Another important note: check to see what genres the various readers work in and, all else bein' equal, choose the ones that have done some writing in your genre. This is, I think, a great failing of writer's groups, many reading services, and even production companies.
For instance, with horror everyone thinks they know good horror even if what they really go out of their way to watch is nihilistic documentaries but they happened to like Alien. Everyone liked Alien -- but only after Aliens came along and made Ripley cool. I liked When Harry Met Sally but you sure as hell don't want me giving you advice on romantic comedies. My tastes in comedy are neither commercial, nor critically refined. So unless you think Harold & Kumar Go To White Castle was the best comedic film of the past 2-3 years don't ask me for advice on your comedy script.
Online Services: I've used ScriptPIMP multiple times and gotten generally good advice. Often the notes will point you toward some key weaknesses -- but you don't have any control over the reader and so, depending on the genre of your work, you might get advice that pushes away from what would actually be best for your kind of film. If you're still learning the format and structure this won't matter much, but it can undermine the value if you're looking for broader notes on how well the story works.
I imagine other online services will offer similar experiences.
Your own producer contacts, people who've responded with a nice, albeit brief, personal note to your previous submissions can be the best source of advice. Ask for their quick take on your project -- even a few sentences can point you at the big problems in the script and these are really the key things to worry about: is the second act bogging, are they getting a feel for the core characters, and so on. In fact, the one paragraph response where I have to figure out all the particular details has typically been the most beneficial for me.
The downside to this is that you can't get their notes before you show them the script--so the one you'll have after their e-mail will always be the one you'd rather you sent to them. Damn that arrow of time! That said, I suspect that if your screenplay didn't score an option without the notes, then even the improved version wouldn't have scored an option (at least with that reader) -- because concept is king.
BTW -- one way to help cultivate these contacts is to follow-up after you get a read. Just drop quick notes 4-8 weeks after sending the actual script checking in and asking if they have any thoughts. Some of the readers will pass but indicate they thought the writing had potential, and they're the ones who can often give you the handful of thoughts that can lead to you ripping out pages 25-80 and making the movie much better.
Again -- these people come last, since you ideally want to sell the thing to them. Also, do like the managers do and send your script out in waves, one or two producers at first, then get the notes and send to a couple others, and so on. If you have several scripts you're developing this way you also get this nice little feeling of constant activity -- the new one going out small, an older one going out wide, and you working on something else entirely. That helps you avoid the waiting psychosis.

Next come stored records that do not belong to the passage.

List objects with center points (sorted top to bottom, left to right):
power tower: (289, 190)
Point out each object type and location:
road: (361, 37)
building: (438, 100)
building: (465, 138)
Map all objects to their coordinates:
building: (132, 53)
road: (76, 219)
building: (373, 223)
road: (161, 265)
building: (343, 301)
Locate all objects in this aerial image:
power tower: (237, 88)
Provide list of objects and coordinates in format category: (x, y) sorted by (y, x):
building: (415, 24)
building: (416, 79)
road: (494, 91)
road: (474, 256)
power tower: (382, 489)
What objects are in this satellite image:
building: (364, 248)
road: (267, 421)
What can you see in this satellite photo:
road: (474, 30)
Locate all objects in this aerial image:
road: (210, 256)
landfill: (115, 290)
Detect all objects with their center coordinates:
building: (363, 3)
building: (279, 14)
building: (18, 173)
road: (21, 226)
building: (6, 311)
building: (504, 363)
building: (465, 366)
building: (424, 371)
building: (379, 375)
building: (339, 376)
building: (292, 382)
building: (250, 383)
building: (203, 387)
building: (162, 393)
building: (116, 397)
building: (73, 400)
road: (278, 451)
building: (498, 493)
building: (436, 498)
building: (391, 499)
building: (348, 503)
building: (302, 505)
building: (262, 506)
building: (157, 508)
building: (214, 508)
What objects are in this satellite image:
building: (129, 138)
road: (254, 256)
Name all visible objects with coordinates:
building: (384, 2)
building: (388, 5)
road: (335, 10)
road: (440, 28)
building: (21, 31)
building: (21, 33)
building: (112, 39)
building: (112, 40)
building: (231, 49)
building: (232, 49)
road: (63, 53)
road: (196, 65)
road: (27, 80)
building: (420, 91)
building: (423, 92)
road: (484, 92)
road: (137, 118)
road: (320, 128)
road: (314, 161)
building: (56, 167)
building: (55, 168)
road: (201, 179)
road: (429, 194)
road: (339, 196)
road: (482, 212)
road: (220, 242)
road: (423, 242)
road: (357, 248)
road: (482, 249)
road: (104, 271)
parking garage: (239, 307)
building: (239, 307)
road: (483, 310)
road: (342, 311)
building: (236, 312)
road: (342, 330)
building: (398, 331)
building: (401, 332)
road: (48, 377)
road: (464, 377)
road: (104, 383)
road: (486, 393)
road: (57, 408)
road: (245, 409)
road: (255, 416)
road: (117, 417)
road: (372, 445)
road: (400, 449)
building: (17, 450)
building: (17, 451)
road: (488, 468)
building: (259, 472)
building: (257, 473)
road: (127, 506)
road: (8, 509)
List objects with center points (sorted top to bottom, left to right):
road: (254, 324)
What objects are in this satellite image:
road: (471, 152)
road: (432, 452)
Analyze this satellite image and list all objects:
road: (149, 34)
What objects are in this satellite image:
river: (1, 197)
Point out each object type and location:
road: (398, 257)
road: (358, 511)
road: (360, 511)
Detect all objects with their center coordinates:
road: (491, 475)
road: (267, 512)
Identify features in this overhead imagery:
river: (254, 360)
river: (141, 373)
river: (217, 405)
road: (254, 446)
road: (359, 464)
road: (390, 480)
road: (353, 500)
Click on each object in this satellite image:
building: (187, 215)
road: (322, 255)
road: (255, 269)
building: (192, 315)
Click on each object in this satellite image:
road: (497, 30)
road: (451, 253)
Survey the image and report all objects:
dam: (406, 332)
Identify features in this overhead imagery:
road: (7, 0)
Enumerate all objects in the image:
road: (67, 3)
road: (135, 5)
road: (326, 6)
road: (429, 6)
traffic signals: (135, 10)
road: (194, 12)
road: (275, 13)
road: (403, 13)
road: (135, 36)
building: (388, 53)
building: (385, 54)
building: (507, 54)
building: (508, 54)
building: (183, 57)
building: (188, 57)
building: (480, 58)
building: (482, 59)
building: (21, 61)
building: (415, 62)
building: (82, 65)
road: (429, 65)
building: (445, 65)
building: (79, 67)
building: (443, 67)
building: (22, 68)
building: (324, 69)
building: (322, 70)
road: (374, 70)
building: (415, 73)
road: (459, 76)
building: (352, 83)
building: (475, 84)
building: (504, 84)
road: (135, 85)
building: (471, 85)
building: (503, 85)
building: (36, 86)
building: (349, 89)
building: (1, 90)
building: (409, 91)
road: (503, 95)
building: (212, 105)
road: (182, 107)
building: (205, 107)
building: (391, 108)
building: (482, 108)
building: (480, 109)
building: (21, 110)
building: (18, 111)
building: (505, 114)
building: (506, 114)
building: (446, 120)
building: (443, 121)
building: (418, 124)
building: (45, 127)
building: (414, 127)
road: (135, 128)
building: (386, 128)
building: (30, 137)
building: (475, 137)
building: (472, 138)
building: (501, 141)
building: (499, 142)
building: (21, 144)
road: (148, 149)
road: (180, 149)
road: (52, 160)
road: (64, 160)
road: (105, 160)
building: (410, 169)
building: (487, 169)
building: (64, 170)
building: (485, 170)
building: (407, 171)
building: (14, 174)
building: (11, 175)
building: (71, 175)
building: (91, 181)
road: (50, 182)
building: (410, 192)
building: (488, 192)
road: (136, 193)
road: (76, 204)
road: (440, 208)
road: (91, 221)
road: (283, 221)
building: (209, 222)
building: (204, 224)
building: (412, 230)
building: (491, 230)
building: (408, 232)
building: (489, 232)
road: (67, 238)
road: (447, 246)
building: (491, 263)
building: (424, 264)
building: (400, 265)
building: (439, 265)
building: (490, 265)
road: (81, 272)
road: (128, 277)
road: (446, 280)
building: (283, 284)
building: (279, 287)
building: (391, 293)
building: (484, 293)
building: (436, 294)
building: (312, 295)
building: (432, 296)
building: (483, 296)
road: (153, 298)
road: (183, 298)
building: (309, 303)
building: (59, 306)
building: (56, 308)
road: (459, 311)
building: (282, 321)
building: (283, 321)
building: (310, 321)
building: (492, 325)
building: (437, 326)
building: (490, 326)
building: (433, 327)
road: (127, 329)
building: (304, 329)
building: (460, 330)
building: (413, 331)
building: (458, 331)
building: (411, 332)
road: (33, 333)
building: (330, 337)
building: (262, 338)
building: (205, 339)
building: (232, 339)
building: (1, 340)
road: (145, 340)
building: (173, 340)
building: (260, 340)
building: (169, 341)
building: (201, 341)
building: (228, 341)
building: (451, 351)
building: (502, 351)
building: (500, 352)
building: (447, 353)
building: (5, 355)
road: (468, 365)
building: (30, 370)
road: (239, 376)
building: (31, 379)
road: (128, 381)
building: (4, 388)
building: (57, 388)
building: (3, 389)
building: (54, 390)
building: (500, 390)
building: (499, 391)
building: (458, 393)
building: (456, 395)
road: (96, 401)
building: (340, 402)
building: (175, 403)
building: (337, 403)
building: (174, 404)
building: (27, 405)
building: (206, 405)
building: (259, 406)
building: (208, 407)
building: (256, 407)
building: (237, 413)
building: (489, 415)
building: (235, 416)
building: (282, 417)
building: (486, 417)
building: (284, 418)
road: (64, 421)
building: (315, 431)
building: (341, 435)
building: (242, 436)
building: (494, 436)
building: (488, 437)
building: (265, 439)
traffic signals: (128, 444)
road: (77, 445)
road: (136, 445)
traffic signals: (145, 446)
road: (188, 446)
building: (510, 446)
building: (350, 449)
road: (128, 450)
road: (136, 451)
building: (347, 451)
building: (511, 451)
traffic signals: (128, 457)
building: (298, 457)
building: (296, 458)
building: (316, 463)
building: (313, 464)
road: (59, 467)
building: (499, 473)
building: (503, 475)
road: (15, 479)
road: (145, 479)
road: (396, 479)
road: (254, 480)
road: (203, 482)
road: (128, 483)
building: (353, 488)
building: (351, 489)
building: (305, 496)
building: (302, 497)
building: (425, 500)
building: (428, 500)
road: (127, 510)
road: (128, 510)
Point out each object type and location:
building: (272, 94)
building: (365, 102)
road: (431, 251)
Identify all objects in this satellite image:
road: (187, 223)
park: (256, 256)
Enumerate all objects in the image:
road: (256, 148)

Posting The First 5-10 Pages for Feedback
How does that painting up at the top look? Man, I'd spend hundreds of millions of dollars on that... The first 5-10 pages are sufficient to tell you if the writer stinks, but without the context of the story as a whole they don't do much and any feedback you'll get will be mostly worthless.
Those are the only methods I've used. Here are some I've heard about:
Reading groups are available in most places of decent size or remotely near a university but I'm always wary of getting in there with a bunch of people wanting to talk about the spiritual awakening they experience through the act of writing. If I had a spiritual awakening writing the kind of stuff I do, then someone better call the police...
Trading with other writers over the internet -- I haven't had a chance to do this, but it strikes me as possibly being the best option. Again though, I think it'd be best to make sure you're working with people who have real and extensive experience in your chosen genre.